An assessment of biochemical differences among batches of fetal bovine serum (FBS) illustrates the power of metabolomic profiling and the relevance of a good internal control. FBS is commonly used as a supplement in basal cell culture media. However, differences in the constitution of FBS may lead to inconsistent cell culture phenotypes and growth rates. To determine if source and processing methods correlate with biochemical differences among FBS batches, 20 samples sourced from four different vendors in five different countries and treated differently during manufacturing were analyzed. Figure 3 depicts the sequence run, including calibrant, pooled quality control samples, and test samples.

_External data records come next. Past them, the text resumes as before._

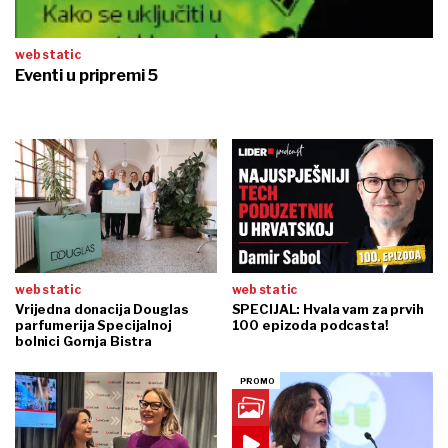
web static
Eventi u pripremi 5
web static
web static
Vrijedna donacija Douglas
SPECIJAL: Hvala vam za prvih
parfumerija Specijalnoj
100 epizoda podcasta!
bolnici Gornja Bistra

Figure 3. FBS study: sample processing, quality control (QC) and run sequence setup. Credit: Thermo Fisher Scientific


Based on the cross-run and cross-injection analysis of the internal control summarized in figure 4, the method and HRAM system used performed exceedingly well. Controls from all injections and runs showed minimal deviation in retention time (A), mass accuracy (B) and signal response (C).

Figure 4. Achieving high-quality data with a fit-for-purpose HRAM system. Credit: Thermo Fisher Scientific

Principal components analysis of the test sample metabolomic profiles clustered FBS batches that were dialyzed during manufacturing completely apart from batches that were heat inactivated or not treated at all (Figure 5A). The profiles also clustered according to country of origin, though these groupings were not as distinct (data not shown).

By retro-mining the acquired data, urea was found to be at lower concentration in dialyzed FBS (Figure 5B). Uridine, also identified retrospectively by matching data to a spectral library, was more concentrated in heat-inactivated FBS from the US, compared to other US-sourced batches (data not shown).


Figure 5. Metabolomic profiling of FBS with retro-mining of acquired data reveals composition differences related to processing method. Credit: Thermo Fisher Scientific

Focused accuracy and comprehensive breadth


With confident compound identification and reliable quantification, HRAM systems excel at targeted profiling of metabolites and allow data mining to discover novel insights that would otherwise be lost. This two-fold analytical capability unlocks the metabolome to understand biological processes. Known metabolites constitute the first scaffold of biochemical pathways underlying phenotypes, while retro-mining data fills gaps and reveals connections. The key to discoveries from metabolomic analysis is acquiring a complete and accurate picture of the metabolome. With exceptional resolution and flexible data acquisition, HRAM brings this diverse population of molecules into focus.